Hidden Beauty on Tour

The artist/scientist collaboration on the book Hidden Beauty, which was published in late 2013, demonstrates the beauty and wonder of the scientific image. Even before the book was on the shelf, Norm Barker was already planning a touring exhibition of the images. Producing traveling museum exhibitions is a very expensive proposition. The framing and matting costs alone are thousands of dollars for fifty frames with 8ply archival mattes of various sizes. But, in Barker’s opinion, one of the best ways to promote a book is by getting the work out there in the public eye.

A book on the shelf, a website, and social media can only do so much. Getting the work into museums and high-end galleries is an important part of getting the book noticed. Norm applied to the BCA for an EFFE (Endowment Fund for Education) Grant to partially support the building of four custom museum transport cases. That was more than four years ago and the exhibit continues to travel. It has traveled to the William Harris Gallery at RIT and the Mütter Museum in Philadelphia and most recently the exhibit was very well received at St. Johns College in Annapolis. Hidden Beauty is on its way to the Syracuse University Art Galleries early in 2018.

See a video that the BBC produced about the project.

The Beauty of the Scientific Image

Earlier this year Dr. Christine Iacobuzio-Donahue and Norm Barker gave an invited lecture at Memorial Sloane Kettering in New York City. The talk entitled The Beauty of the Scientific Image was a look at the artist and scientist collaboration throughout history.

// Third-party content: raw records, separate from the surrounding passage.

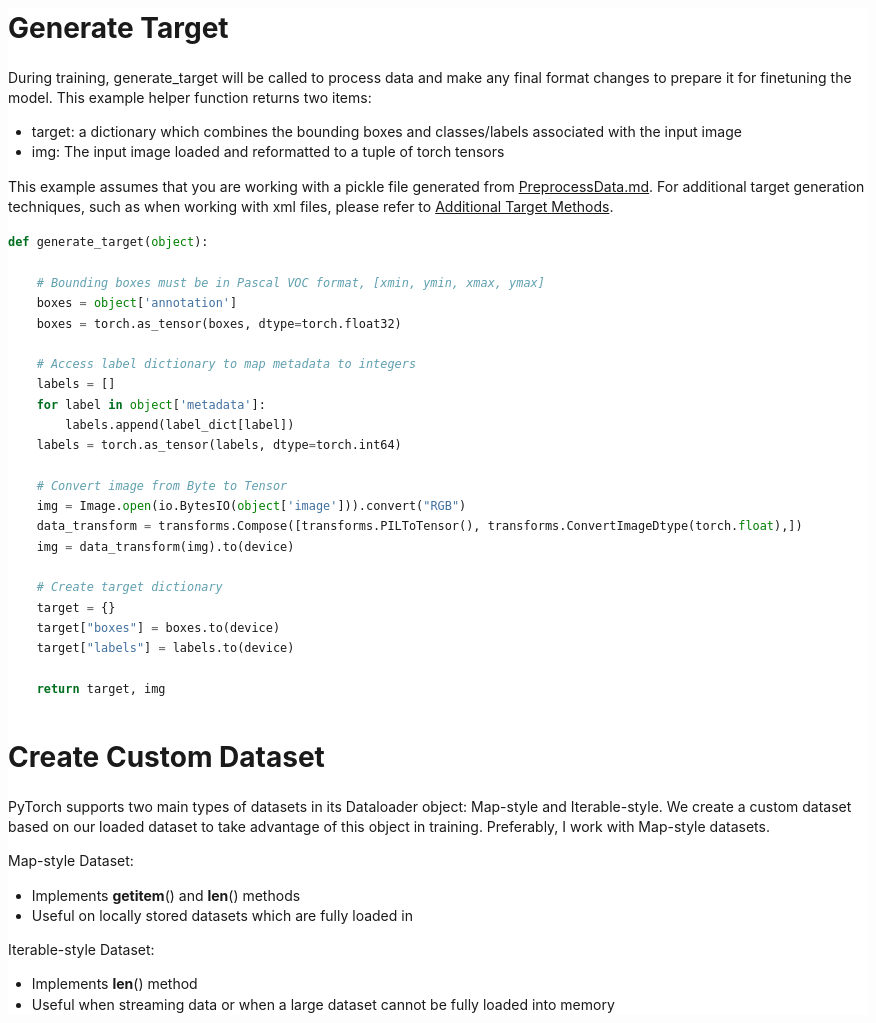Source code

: # Generate Target

During training, generate_target will be called to process data and make any final format changes to prepare it for finetuning the model. This example helper function returns two items:
- target: a dictionary which combines the bounding boxes and classes/labels associated with the input image
- img: The input image loaded and reformatted to a tuple of torch tensors

This example assumes that you are working with a pickle file generated from [PreprocessData.md](PreprocessData.md). For additional target generation techniques, such as when working with xml files, please refer to <a href="#additional-target-methods">Additional Target Methods</a>.

```python
def generate_target(object):

    # Bounding boxes must be in Pascal VOC format, [xmin, ymin, xmax, ymax]
    boxes = object['annotation']
    boxes = torch.as_tensor(boxes, dtype=torch.float32)

    # Access label dictionary to map metadata to integers
    labels = []
    for label in object['metadata']:
        labels.append(label_dict[label])
    labels = torch.as_tensor(labels, dtype=torch.int64)

    # Convert image from Byte to Tensor
    img = Image.open(io.BytesIO(object['image'])).convert("RGB")
    data_transform = transforms.Compose([transforms.PILToTensor(), transforms.ConvertImageDtype(torch.float),])
    img = data_transform(img).to(device)

    # Create target dictionary
    target = {}
    target["boxes"] = boxes.to(device)
    target["labels"] = labels.to(device)

    return target, img
```

# Create Custom Dataset

PyTorch supports two main types of datasets in its Dataloader object: Map-style and Iterable-style. We create a custom dataset based on our loaded dataset to take advantage of this object in training. Preferably, I work with Map-style datasets.

Map-style Dataset:
- Implements __getitem__() and __len__() methods
- Useful on locally stored datasets which are fully loaded in

Iterable-style Dataset:
- Implements __len__() method
- Useful when streaming data or when a large dataset cannot be fully loaded into memory

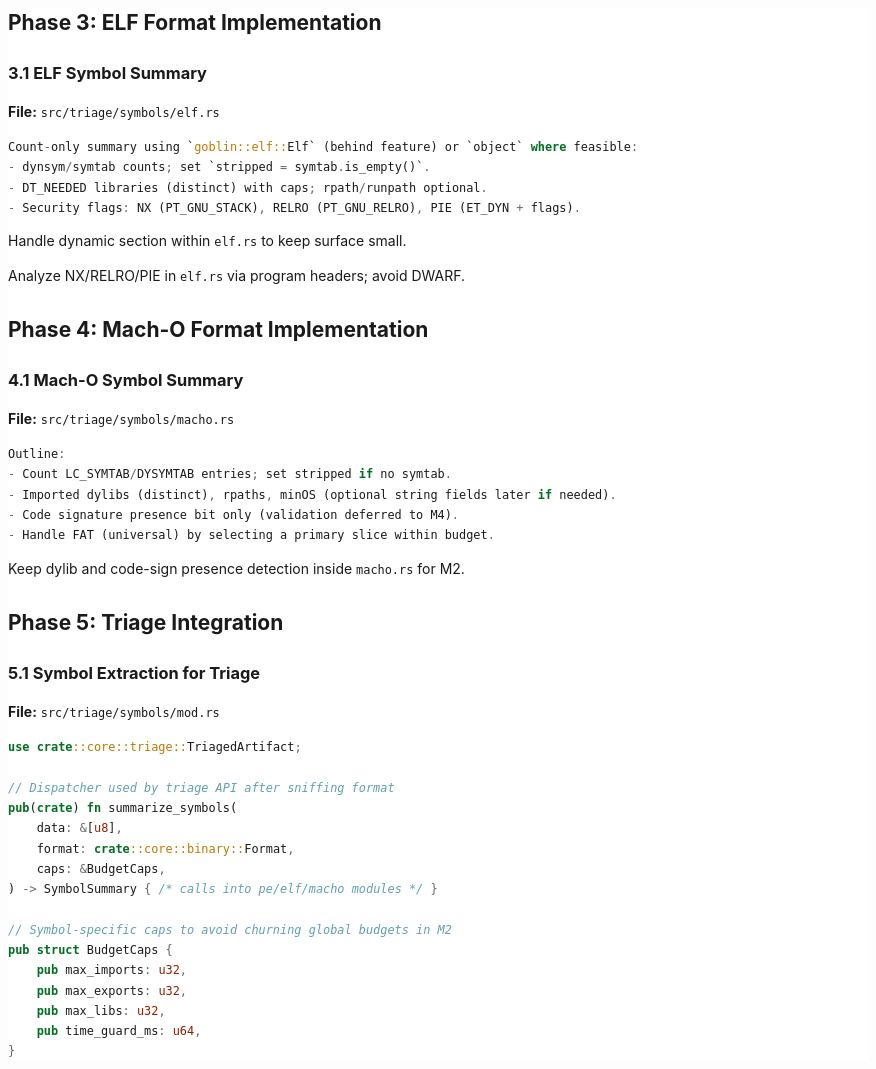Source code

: ## Phase 3: ELF Format Implementation

### 3.1 ELF Symbol Summary
**File:** `src/triage/symbols/elf.rs`

```rust
Count-only summary using `goblin::elf::Elf` (behind feature) or `object` where feasible:
- dynsym/symtab counts; set `stripped = symtab.is_empty()`.
- DT_NEEDED libraries (distinct) with caps; rpath/runpath optional.
- Security flags: NX (PT_GNU_STACK), RELRO (PT_GNU_RELRO), PIE (ET_DYN + flags).
```

Handle dynamic section within `elf.rs` to keep surface small.

Analyze NX/RELRO/PIE in `elf.rs` via program headers; avoid DWARF.

## Phase 4: Mach-O Format Implementation

### 4.1 Mach-O Symbol Summary
**File:** `src/triage/symbols/macho.rs`

```rust
Outline:
- Count LC_SYMTAB/DYSYMTAB entries; set stripped if no symtab.
- Imported dylibs (distinct), rpaths, minOS (optional string fields later if needed).
- Code signature presence bit only (validation deferred to M4).
- Handle FAT (universal) by selecting a primary slice within budget.
```

Keep dylib and code-sign presence detection inside `macho.rs` for M2.

## Phase 5: Triage Integration

### 5.1 Symbol Extraction for Triage
**File:** `src/triage/symbols/mod.rs`

```rust
use crate::core::triage::TriagedArtifact;

// Dispatcher used by triage API after sniffing format
pub(crate) fn summarize_symbols(
    data: &[u8],
    format: crate::core::binary::Format,
    caps: &BudgetCaps,
) -> SymbolSummary { /* calls into pe/elf/macho modules */ }

// Symbol-specific caps to avoid churning global budgets in M2
pub struct BudgetCaps {
    pub max_imports: u32,
    pub max_exports: u32,
    pub max_libs: u32,
    pub time_guard_ms: u64,
}
```
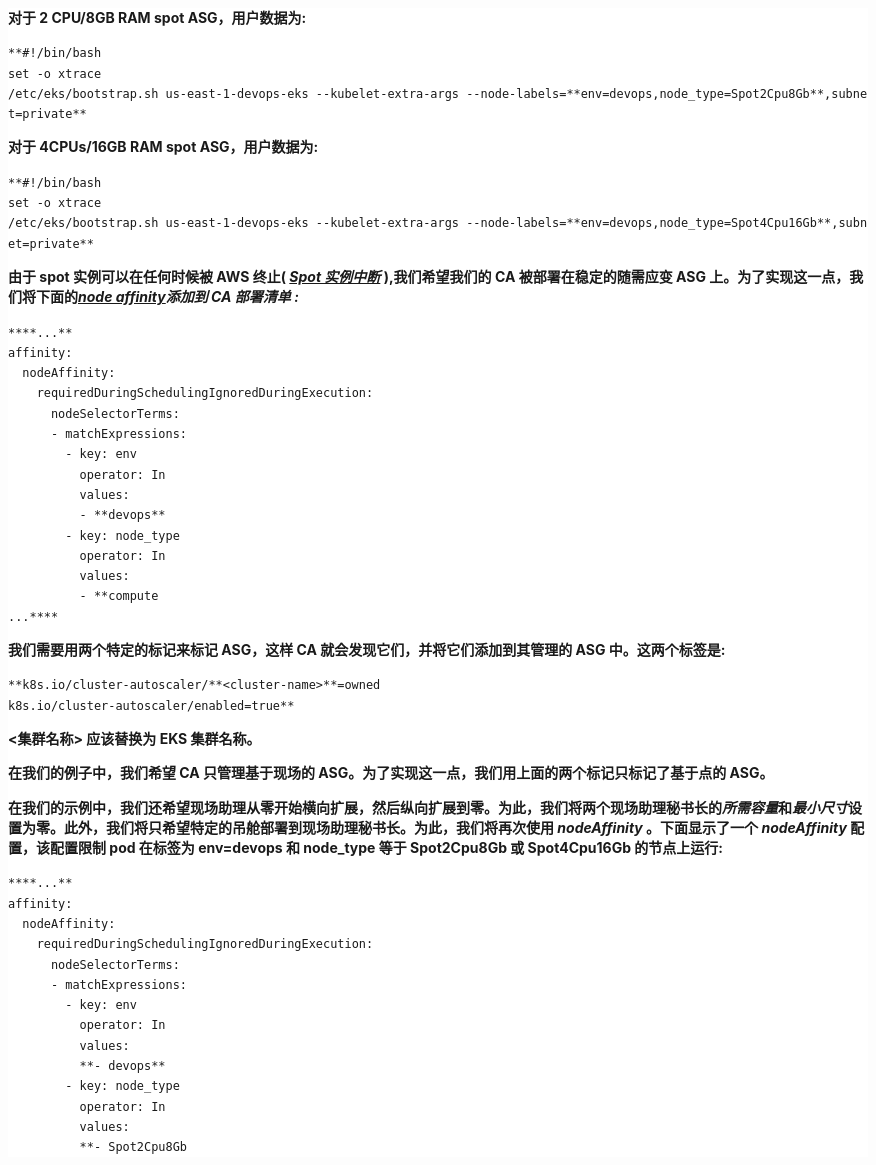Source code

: **对于 2 CPU/8GB RAM spot ASG，用户数据为:**

```
**#!/bin/bash
set -o xtrace
/etc/eks/bootstrap.sh us-east-1-devops-eks --kubelet-extra-args --node-labels=**env=devops,node_type=Spot2Cpu8Gb**,subnet=private**
```

**对于 4CPUs/16GB RAM spot ASG，用户数据为:**

```
**#!/bin/bash
set -o xtrace
/etc/eks/bootstrap.sh us-east-1-devops-eks --kubelet-extra-args --node-labels=**env=devops,node_type=Spot4Cpu16Gb**,subnet=private**
```

**由于 spot 实例可以在任何时候被 AWS 终止( [*Spot 实例中断*](https://docs.aws.amazon.com/AWSEC2/latest/UserGuide/spot-interruptions.html) ),我们希望我们的 CA 被部署在稳定的随需应变 ASG 上。为了实现这一点，我们将下面的[*node affinity*](https://kubernetes.io/docs/concepts/scheduling-eviction/assign-pod-node/#node-affinity)*添加到 CA 部署清单 *:****

```
****...**
affinity:
  nodeAffinity:
    requiredDuringSchedulingIgnoredDuringExecution:
      nodeSelectorTerms:
      - matchExpressions:
        - key: env
          operator: In
          values:
          - **devops**
        - key: node_type
          operator: In
          values:
          - **compute
...****
```

**我们需要用两个特定的标记来标记 ASG，这样 CA 就会发现它们，并将它们添加到其管理的 ASG 中。这两个标签是:**

```
**k8s.io/cluster-autoscaler/**<cluster-name>**=owned
k8s.io/cluster-autoscaler/enabled=true**
```

****<集群名称>** 应该替换为 EKS 集群名称。**

**在我们的例子中，我们希望 CA 只管理基于现场的 ASG。为了实现这一点，我们用上面的两个标记只标记了基于点的 ASG。**

**在我们的示例中，我们还希望现场助理从零开始横向扩展，然后纵向扩展到零。为此，我们将两个现场助理秘书长的*所需容量*和*最小尺寸*设置为零。此外，我们将只希望特定的吊舱部署到现场助理秘书长。为此，我们将再次使用 *nodeAffinity* 。下面显示了一个 *nodeAffinity* 配置，该配置限制 pod 在标签为 **env=devops** 和 **node_type** 等于 Spot2Cpu8Gb **或** Spot4Cpu16Gb 的节点上运行:**

```
****...**
affinity:
  nodeAffinity:
    requiredDuringSchedulingIgnoredDuringExecution:
      nodeSelectorTerms:
      - matchExpressions:
        - key: env
          operator: In
          values:
          **- devops**
        - key: node_type
          operator: In
          values:
          **- Spot2Cpu8Gb
```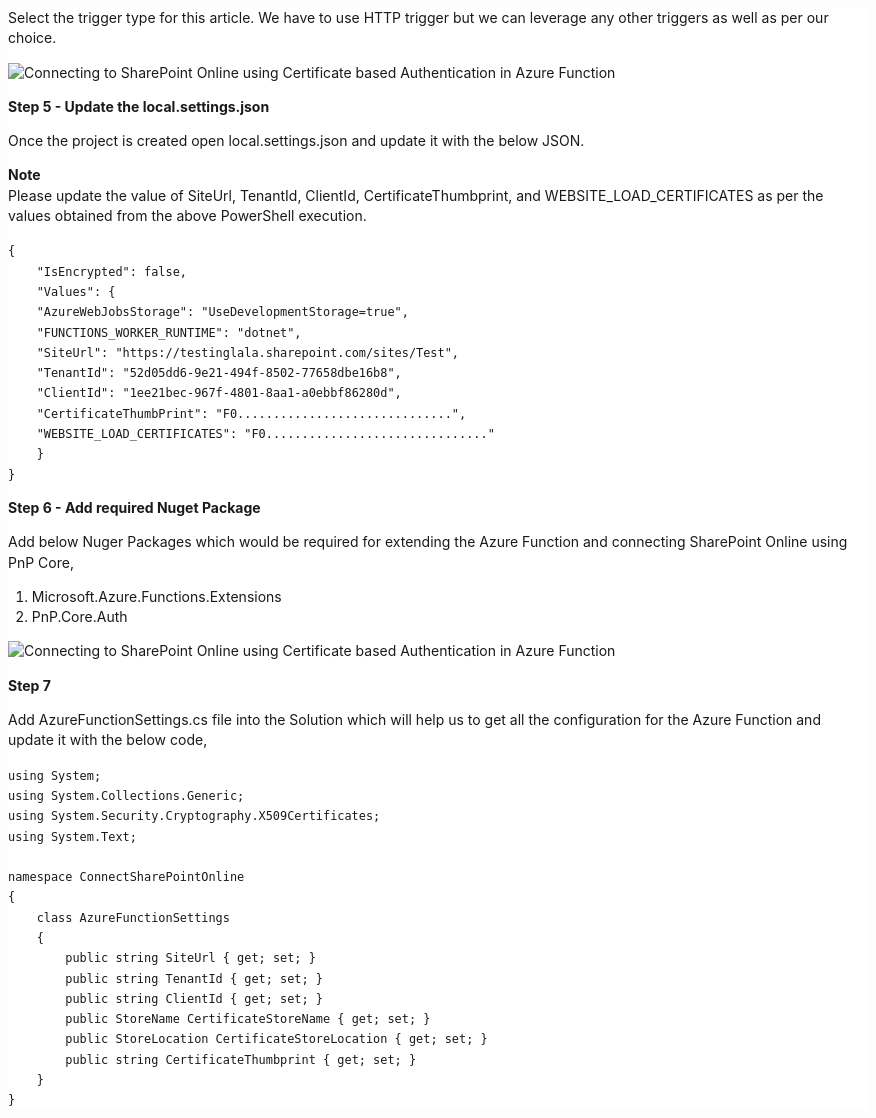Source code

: Select the trigger type for this article. We have to use HTTP trigger but we can leverage any other triggers as well as per our choice.

![Connecting to SharePoint Online using Certificate based Authentication in Azure Function](https://f4n3x6c5.stackpathcdn.com/article/connecting-to-sharepoint-online-using-certificate-based-authentication-in-azure/Images/Connecting%20to%20SharePoint%20Online%20using%20Certificate%20based%20Authentication%20in%20Azure%20Function5.png)

**Step 5 - Update the local.settings.json**

Once the project is created open local.settings.json and update it with the below JSON.

**Note**  
Please update the value of SiteUrl, TenantId, ClientId, CertificateThumbprint, and WEBSITE\_LOAD\_CERTIFICATES as per the values obtained from the above PowerShell execution.
```
{
    "IsEncrypted": false,
    "Values": {
    "AzureWebJobsStorage": "UseDevelopmentStorage=true",
    "FUNCTIONS_WORKER_RUNTIME": "dotnet",
    "SiteUrl": "https://testinglala.sharepoint.com/sites/Test",
    "TenantId": "52d05dd6-9e21-494f-8502-77658dbe16b8",
    "ClientId": "1ee21bec-967f-4801-8aa1-a0ebbf86280d",
    "CertificateThumbPrint": "F0..............................",
    "WEBSITE_LOAD_CERTIFICATES": "F0..............................."
    }
}

```

**Step 6 - Add required Nuget Package**

Add below Nuger Packages which would be required for extending the Azure Function and connecting SharePoint Online using PnP Core,

1.  Microsoft.Azure.Functions.Extensions
2.  PnP.Core.Auth

![Connecting to SharePoint Online using Certificate based Authentication in Azure Function](https://f4n3x6c5.stackpathcdn.com/article/connecting-to-sharepoint-online-using-certificate-based-authentication-in-azure/Images/Connecting%20to%20SharePoint%20Online%20using%20Certificate%20based%20Authentication%20in%20Azure%20Function6.png)

**Step 7**

Add AzureFunctionSettings.cs file into the Solution which will help us to get all the configuration for the Azure Function and update it with the below code,
```
using System;
using System.Collections.Generic;
using System.Security.Cryptography.X509Certificates;
using System.Text;

namespace ConnectSharePointOnline
{
    class AzureFunctionSettings
    {
        public string SiteUrl { get; set; }
        public string TenantId { get; set; }
        public string ClientId { get; set; }
        public StoreName CertificateStoreName { get; set; }
        public StoreLocation CertificateStoreLocation { get; set; }
        public string CertificateThumbprint { get; set; }
    }
}
```
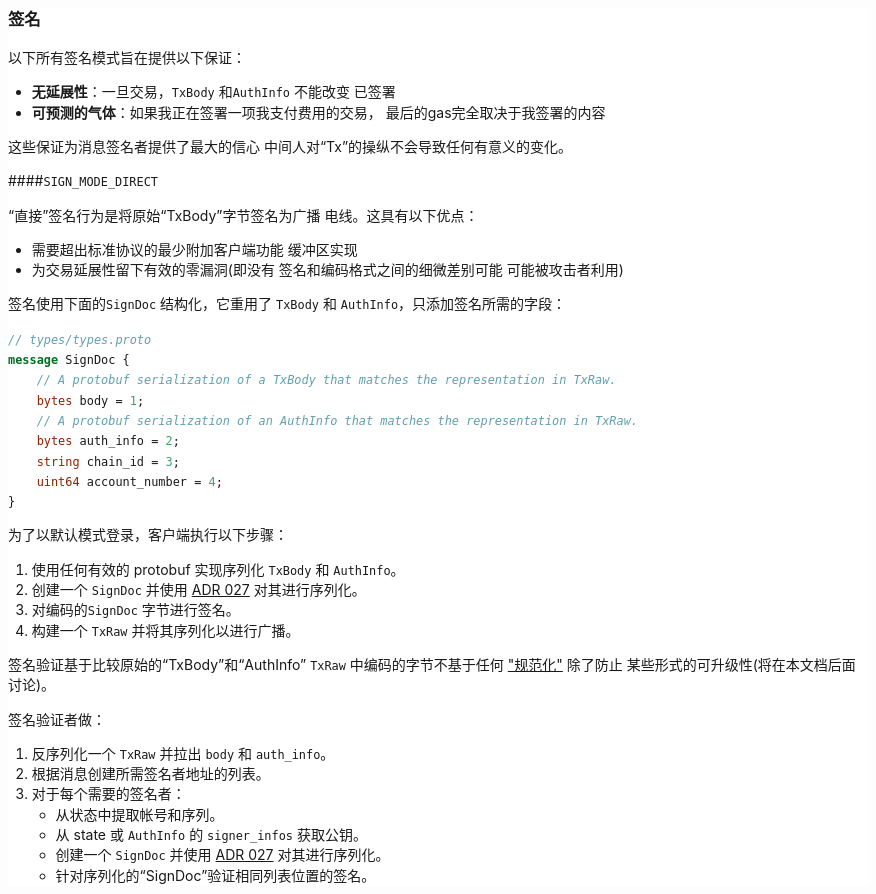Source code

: ### 签名

以下所有签名模式旨在提供以下保证：

- **无延展性**：一旦交易，`TxBody` 和`AuthInfo` 不能改变
  已签署
- **可预测的气体**：如果我正在签署一项我支付费用的交易，
  最后的gas完全取决于我签署的内容

这些保证为消息签名者提供了最大的信心
中间人对“Tx”的操纵不会导致任何有意义的变化。

####`SIGN_MODE_DIRECT`

“直接”签名行为是将原始“TxBody”字节签名为广播
电线。这具有以下优点：

- 需要超出标准协议的最少附加客户端功能
  缓冲区实现
- 为交易延展性留下有效的零漏洞(即没有
  签名和编码格式之间的细微差别可能
  可能被攻击者利用)

签名使用下面的`SignDoc` 结构化，它重用了
`TxBody` 和 `AuthInfo`，只添加签名所需的字段： 

```proto
// types/types.proto
message SignDoc {
    // A protobuf serialization of a TxBody that matches the representation in TxRaw.
    bytes body = 1;
    // A protobuf serialization of an AuthInfo that matches the representation in TxRaw.
    bytes auth_info = 2;
    string chain_id = 3;
    uint64 account_number = 4;
}
```

为了以默认模式登录，客户端执行以下步骤：

1. 使用任何有效的 protobuf 实现序列化 `TxBody` 和 `AuthInfo`。
2. 创建一个 `SignDoc` 并使用 [ADR 027](./adr-027-deterministic-protobuf-serialization.md) 对其进行序列化。
3. 对编码的`SignDoc` 字节进行签名。
4. 构建一个 `TxRaw` 并将其序列化以进行广播。

签名验证基于比较原始的“TxBody”和“AuthInfo”
`TxRaw` 中编码的字节不基于任何 ["规范化"](https://github.com/regen-network/canonical-proto3)
除了防止
某些形式的可升级性(将在本文档后面讨论)。

签名验证者做：

1. 反序列化一个 `TxRaw` 并拉出 `body` 和 `auth_info`。
2. 根据消息创建所需签名者地址的列表。
3. 对于每个需要的签名者：
   - 从状态中提取帐号和序列。
   - 从 state 或 `AuthInfo` 的 `signer_infos` 获取公钥。
   - 创建一个 `SignDoc` 并使用 [ADR 027](./adr-027-deterministic-protobuf-serialization.md) 对其进行序列化。
   - 针对序列化的“SignDoc”验证相同列表位置的签名。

For example, Andreas Vesalius and his masterpiece De Humani Corporis Fabrica, Basel, 1543, (On the Human Body) contains some of the most beautiful woodcuts in Western art, but the artist was never given credit in the book. To this day, it’s still not known for sure who made those incredible woodcut plates. Some say from the school of the painter Titian others say the German-born Italian painter Jan Van Calcar. Art historians have agonized over this valuable and unrecognized collaborator for centuries.

A survey of various optical devices such as the camera obscura and camera lucida were discussed and their influence on the invention of photography in the early 1820s and 30s. Taking into consideration that is was ironic that the photographic process was invented both by an artist and a scientist. The artist Louis-Jacques-Mande Daguerre with his self-named Daguerreotype process and the scientist William Henry Fox Talbot with his Calotype process, (positive/negative) changed the world. Also ironic, is the fact that the inventors were working on their own, in separate countries, and came up with two completely different processes. In the long run, Talbot’s process won out. For the simple reason of reproducibility. Daguerre’s process was a one-of-a-kind image. While Talbot’s process could be used to make multiple copies, and what better way for a scientist to reproduce their science than by distributing multiple prints hand tipped into a book. Remember this was before the invention of offset lithography.

As Barker sees it “as Biomedical Communicators, our role on a daily basis is that collaboration with the scientist. Figuring out what medium or tool is the best way to demonstrate the science. Good imaging, whether it’s Illustration, photography, time-lapse video microscopy, etc, all have the same goal and that is to make the science, clear, understandable, reproducible and fundable.”